Twoje zadania:
**A)** Gdzie, według artykułu o oszustach z rynku Forex, była zarejestrowana spółka działająca pod szyldem FxOnUs?
**B)** Przetłumacz na angielski zdanie „Grozi im za to do 10 lat więzienia.” z artykułu o oszustach z rynku Forex.
**C)** Kontynuuj artykuł o oszustach z rynku Forex od miejsca, w którym się kończy.
╭─ Wybrany fragment
Foreksowi oszuści wyłudzili 1,9 mln zł. Odpowiedzą z wolnej stopy
Siedem osób zatrzymanych przez funkcjonariuszy Komendy Stołecznej Policji w Warszawie, 45 pokrzywdzonych osób i podejrzenie wyłudzenia 1,9 mln zł. To nie wystarczyło sądowi, by aresztować podejrzanych o oszustwa związane z rynkiem Forex.
Śledztwo nadzoruje Prokuratura Okręgowa w Warszawie. Wynika z niego, że oszustwo miało polegać na niekorzystnym rozporządzaniu mieniem 45 poszkodowanych osób, od których pozyskano ok. 1,9 mln zł. Prokurator już przedstawił podejrzanym poważne zarzuty: udziału w zorganizowanej grupie przestępczej mającej na celu popełnianie przestępstw oszustwa oraz prowadzenie działalności w zakresie obrotu instrumentami finansowymi bez wymaganego zezwolenia. Grozi im za to do 10 lat więzienia.
Przeczytaj koniecznie: „Łowcy frajerów” złapani. Wyłudzili 18 mln zł od 350 osób
Sąd: mogą odpowiadać z wolnej stopy
Mimo zagrożenia wysoką karą i możliwości mataczenia, sąd nie był zbyt surowy – przynajmniej na tym etapie sprawy. Jedna osoba została aresztowana, ale wyjdzie na wolność jak tylko wpłaci poręcznie majątkowe w wysokości 150 tys. zł. Sześć pozostałych osób, które zostały zatrzymane przez policję, ma dozór (czyli 1-3 razy w tygodniu muszą stawić się na komisariacie i podpisać na liście) i zakaz wyjeżdżania poza granice Polski. Musiały też wpłacić poręczenia majątkowe – od 10 tys. zł do 50 tys. zł.
Warszawska firma, siedziba na Wyspach Marshalla
Spółka działająca pod szyldem FxOnUs była zarejestrowana w tzw. raju podatkowym – na Wyspach Marshalla. To tam teoretycznie działał broker, funkcjonujący za pośrednictwem platformy na stronie www.fxonus.com. Funkcjonował jako doradca, podpowiadając swoim klientom jakie transakcje mają wykonywać. Rekomendacje były konkretne, a przedstawiciele firmy zapewniali o swojej skuteczności.
To jednak nie wszystko. Przedstawiciele brokera oferowali również zarządzanie kapitałem. Dostawali dostęp do rachunku i mogli obracać wpłaconymi środkami. Prokuratura twierdzi, że nie mieli i nie mają zezwolenia do tego typu działalności. Co więcej, w rozmowach z klientami mieli być też dalecy od rzetelności – mieli wprowadzać w błąd klientów, nie informując ich o ryzyku takich inwestycji, a nawet posuwać się do tego, że inwestowali w zupełnie inne instrumenty, podczas gdy klientom nie przekazywali żądnych konkretnych informacji na ten temat.
╰─
╭─ Fragment danych
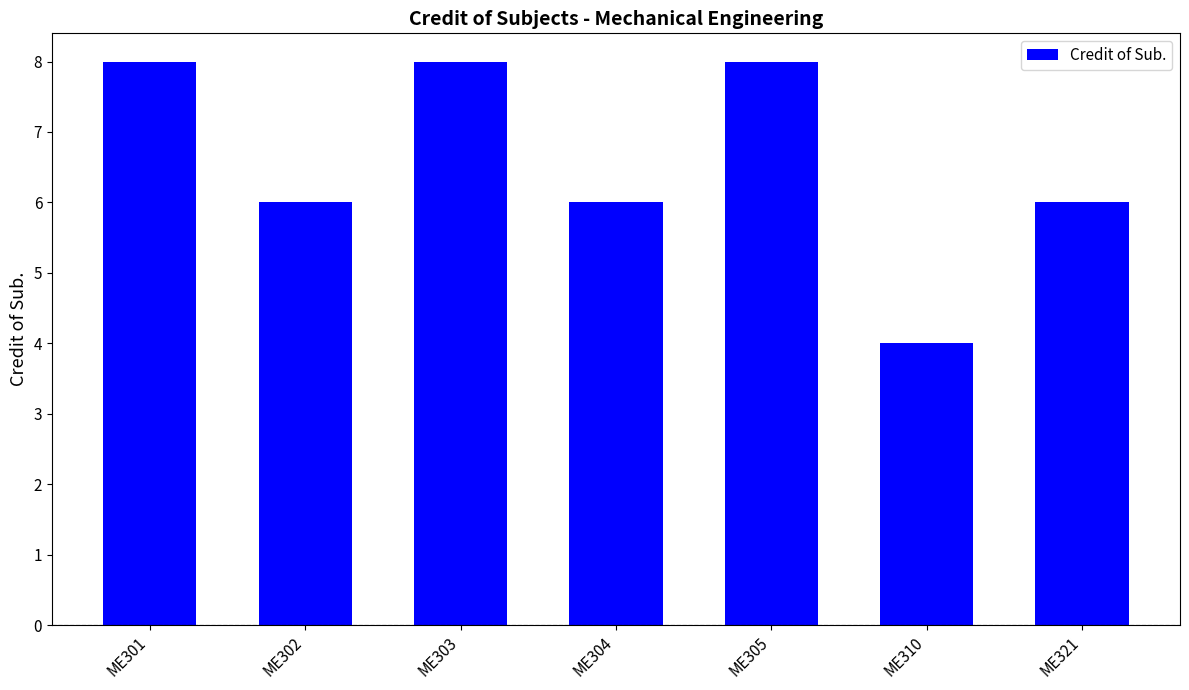

What is the smallest value displayed?

4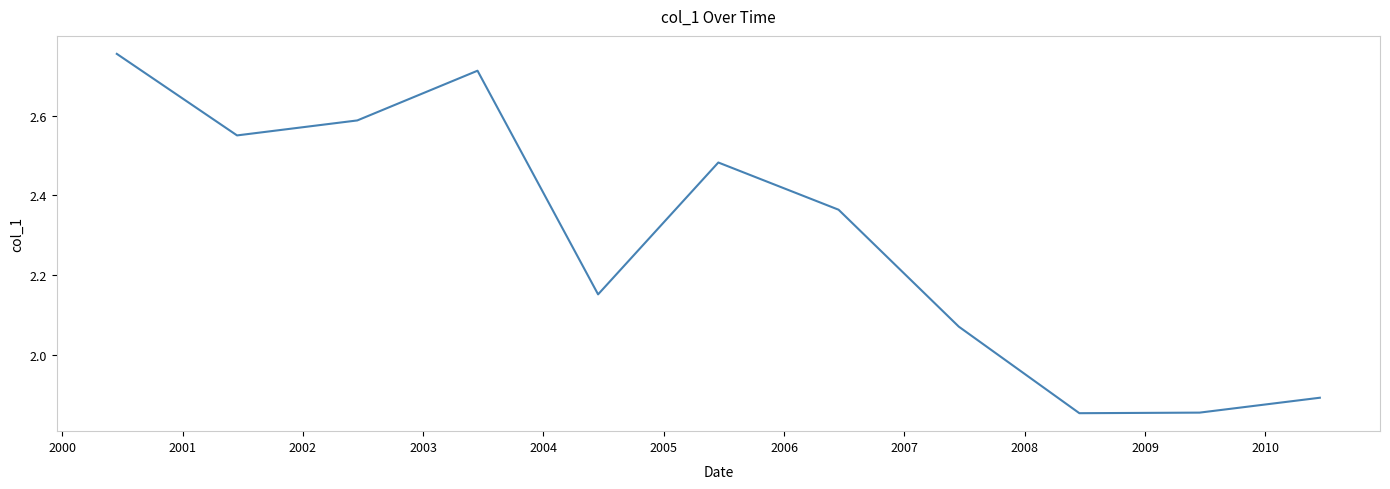

Does the chart display data point markers on the line(s)?

No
╰─
Rozwiązane zadania:
**A)** Na Wyspach Marshalla.

**B)** They face up to 10 years in prison for this.

**C)**
Gdzie są pieniądze poszkodowanych?
Prace nad sprawdzaniem obiegu pieniędzy klientów jeszcze trwają, ale wiele wskazuje na to, że nie trafiały one w większości na rynek kapitałowy. Klienci firmy wpłacali od kilku tysięcy złotych do nawet kilkuset tysięcy złotych. Ich pieniądze docierały na rachunek firmy na Wyspach Marshalla, który prowadził bank z Czech. Szybko jednak stamtąd wypływały, wędrując do kolejnych spółek.
Zespół sprzedawców i szkoleniowców
Nad pozyskiwaniem nowego kapitału czuwał profesjonalny zespół sprzedawców. Firma była bowiem bardzo dobrze zorganizowana. Zatrzymana osoba, kierująca polską spółką, miała pod sobą kilkudziesięciu sprzedawców. To oni dzwonili do potencjalnych klientów i namawiali ich do inwestycji. Miały być one całkowicie bezpieczne i przynosić ponadprzeciętne zyski.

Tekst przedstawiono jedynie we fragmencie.